Tuesday, June 12, 2012

Clinical/Hands On Patient Care Experience..What counts?

Many Pre-PAs are in college or are working outside of the health care field, wonder what kinds of jobs count as hands on patient care experience or clinical experience (it is termed differently by different programs).   Basically programs want to know if you can handle interacting with complete strangers, can you be professional, responsible and everything else that comes with holding a job.  So what kind of job should you have?  THERE IS NO PERFECT JOB! However there many different positions that people often hold to gain this IMPORTANT clinical experience.

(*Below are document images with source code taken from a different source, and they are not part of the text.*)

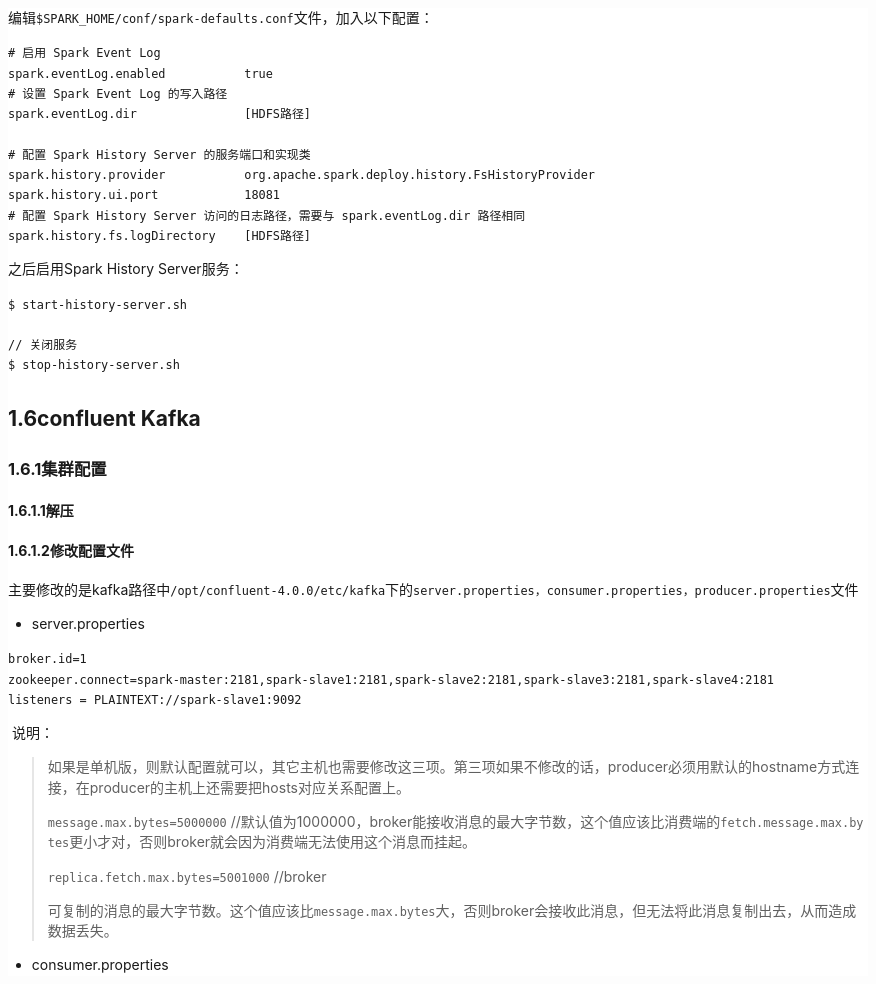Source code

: 编辑`$SPARK_HOME/conf/spark-defaults.conf`文件，加入以下配置：

```
# 启用 Spark Event Log
spark.eventLog.enabled           true
# 设置 Spark Event Log 的写入路径
spark.eventLog.dir               [HDFS路径]

# 配置 Spark History Server 的服务端口和实现类
spark.history.provider           org.apache.spark.deploy.history.FsHistoryProvider
spark.history.ui.port            18081
# 配置 Spark History Server 访问的日志路径，需要与 spark.eventLog.dir 路径相同
spark.history.fs.logDirectory    [HDFS路径]
```

之后启用Spark History Server服务：

```
$ start-history-server.sh

// 关闭服务
$ stop-history-server.sh
```

## 1.6confluent Kafka

### 1.6.1集群配置

#### 1.6.1.1解压

#### 1.6.1.2修改配置文件

主要修改的是kafka路径中`/opt/confluent-4.0.0/etc/kafka`下的`server.properties，consumer.properties，producer.properties`文件

- server.properties

```properties
broker.id=1
zookeeper.connect=spark-master:2181,spark-slave1:2181,spark-slave2:2181,spark-slave3:2181,spark-slave4:2181
listeners = PLAINTEXT://spark-slave1:9092 
```

​	说明：

>如果是单机版，则默认配置就可以，其它主机也需要修改这三项。第三项如果不修改的话，producer必须用默认的hostname方式连接，在producer的主机上还需要把hosts对应关系配置上。
>
>`message.max.bytes=5000000`  //默认值为1000000，broker能接收消息的最大字节数，这个值应该比消费端的`fetch.message.max.bytes`更小才对，否则broker就会因为消费端无法使用这个消息而挂起。
>
>`replica.fetch.max.bytes=5001000` //broker
>
>可复制的消息的最大字节数。这个值应该比`message.max.bytes`大，否则broker会接收此消息，但无法将此消息复制出去，从而造成数据丢失。

- consumer.properties
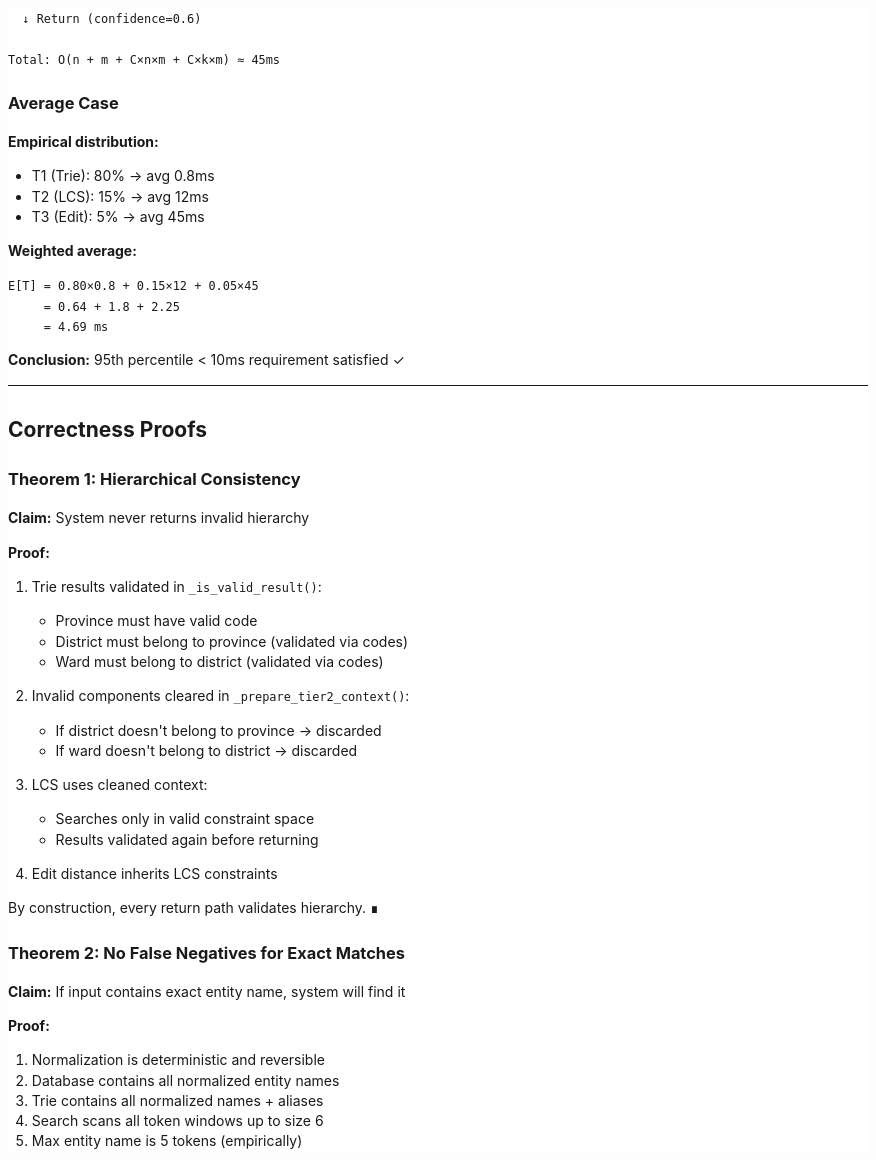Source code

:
 ```
  ↓ Return (confidence=0.6)
  
Total: O(n + m + C×n×m + C×k×m) ≈ 45ms
```

### Average Case

**Empirical distribution:**
- T1 (Trie): 80% → avg 0.8ms
- T2 (LCS): 15% → avg 12ms  
- T3 (Edit): 5% → avg 45ms

**Weighted average:**
```
E[T] = 0.80×0.8 + 0.15×12 + 0.05×45
     = 0.64 + 1.8 + 2.25
     = 4.69 ms
```

**Conclusion:** 95th percentile < 10ms requirement satisfied ✓

---

## Correctness Proofs

### Theorem 1: Hierarchical Consistency

**Claim:** System never returns invalid hierarchy

**Proof:**
1. Trie results validated in `_is_valid_result()`:
   - Province must have valid code
   - District must belong to province (validated via codes)
   - Ward must belong to district (validated via codes)

2. Invalid components cleared in `_prepare_tier2_context()`:
   - If district doesn't belong to province → discarded
   - If ward doesn't belong to district → discarded

3. LCS uses cleaned context:
   - Searches only in valid constraint space
   - Results validated again before returning

4. Edit distance inherits LCS constraints

By construction, every return path validates hierarchy. ∎

### Theorem 2: No False Negatives for Exact Matches

**Claim:** If input contains exact entity name, system will find it

**Proof:**
1. Normalization is deterministic and reversible
2. Database contains all normalized entity names
3. Trie contains all normalized names + aliases
4. Search scans all token windows up to size 6
5. Max entity name is 5 tokens (empirically)
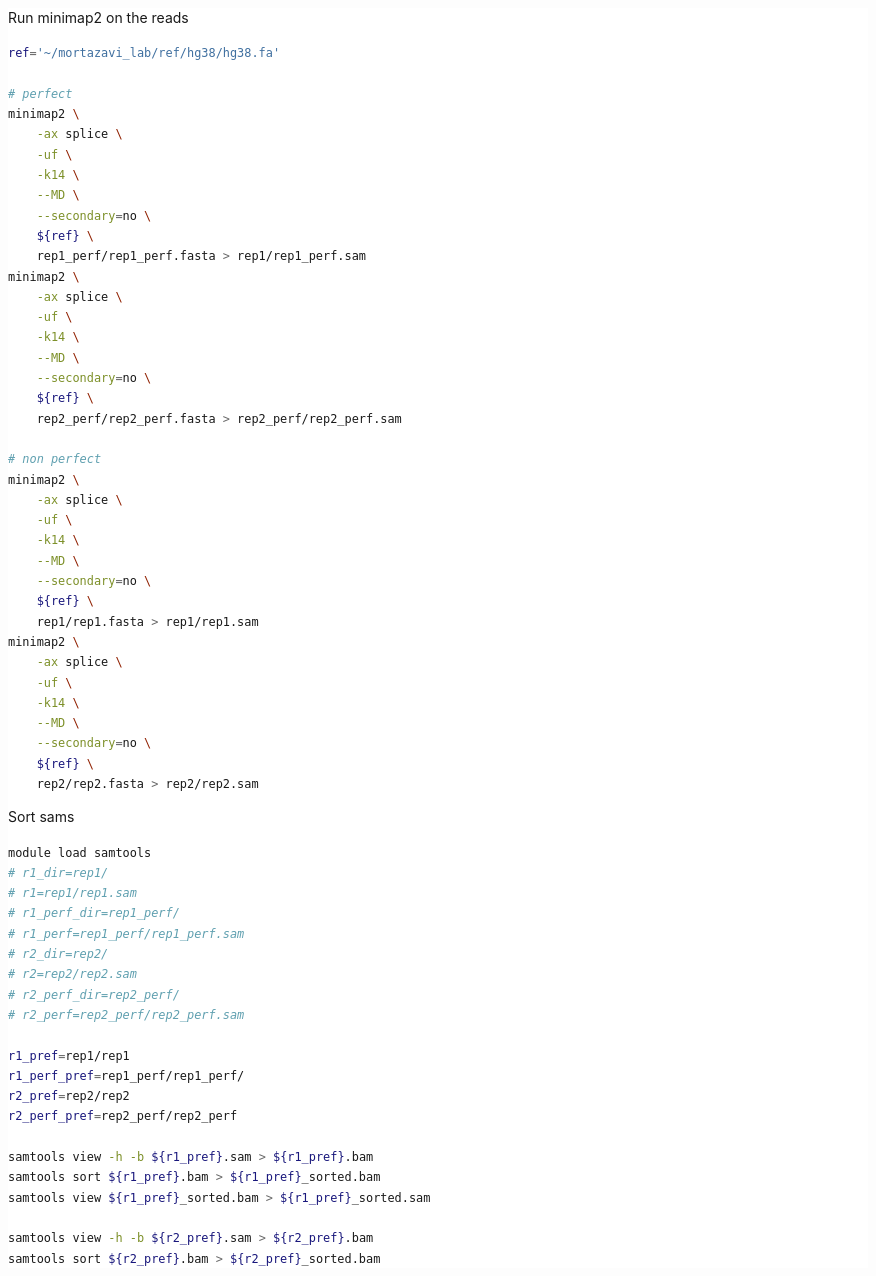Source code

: 
Run minimap2 on the reads
```bash 
ref='~/mortazavi_lab/ref/hg38/hg38.fa'

# perfect
minimap2 \
	-ax splice \
	-uf \
	-k14 \
	--MD \
	--secondary=no \
	${ref} \
	rep1_perf/rep1_perf.fasta > rep1/rep1_perf.sam
minimap2 \
	-ax splice \
	-uf \
	-k14 \
	--MD \
	--secondary=no \
	${ref} \
	rep2_perf/rep2_perf.fasta > rep2_perf/rep2_perf.sam

# non perfect
minimap2 \
	-ax splice \
	-uf \
	-k14 \
	--MD \
	--secondary=no \
	${ref} \
	rep1/rep1.fasta > rep1/rep1.sam
minimap2 \
	-ax splice \
	-uf \
	-k14 \
	--MD \
	--secondary=no \
	${ref} \
	rep2/rep2.fasta > rep2/rep2.sam
```

Sort sams
```bash
module load samtools
# r1_dir=rep1/
# r1=rep1/rep1.sam
# r1_perf_dir=rep1_perf/
# r1_perf=rep1_perf/rep1_perf.sam
# r2_dir=rep2/
# r2=rep2/rep2.sam
# r2_perf_dir=rep2_perf/
# r2_perf=rep2_perf/rep2_perf.sam

r1_pref=rep1/rep1
r1_perf_pref=rep1_perf/rep1_perf/
r2_pref=rep2/rep2
r2_perf_pref=rep2_perf/rep2_perf

samtools view -h -b ${r1_pref}.sam > ${r1_pref}.bam
samtools sort ${r1_pref}.bam > ${r1_pref}_sorted.bam
samtools view ${r1_pref}_sorted.bam > ${r1_pref}_sorted.sam

samtools view -h -b ${r2_pref}.sam > ${r2_pref}.bam
samtools sort ${r2_pref}.bam > ${r2_pref}_sorted.bam
```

A very nice and hardworking Pre-PA named Kasmian Campa on Facebook shared this link to Anne Arundel Community College's Physician Assistant Certificate Program. This link shows their view on various jobs that people hold to gain clinical experience.  Just as they say on the pdf, this is not all-inclusive and can change!  Here is the link: https://www.aacc.edu/physassist/file/Patient%20Contact%20Preference%202011.pdf

Many jobs require getting certifications (or other degrees) such as EMT, CNA, RN, something Tech, etc. You need to do your homework on the costs, the different ways to get certifications, how long they last, and is getting a job after you get certified going to be possible. For example:
    I have several friends that got there EMT certifications but only a few (like 1 or 2) actually went out and got jobs. Some looked and looked and had no luck and others didn't have the time work. If you get your certifications be ready to put it to work!  Don't just get it to get, then sit around not use it and have to re-certify when your actually ready to use it. YOUR TIME IS VALUABLE, USE IT WISELY!!!

If you were wondering, I am a Physical Therapy Aide.  I work at an outpatient facility that also has a pool and provides aquatic therapy. I have been able to learn many things about medicine, rehabilitation, effective communication, and the patient provider relationship.  I want to point out that it is not just about getting the hours to put it on your CASPA application, it is about developing skills and gaining experiences. That is what is going to help you, not that you did 2,000 hours in a year (if that is even possible).

To sum it all up: First get a job (that can be the hardest part), go for quality! the quantity will come in good time.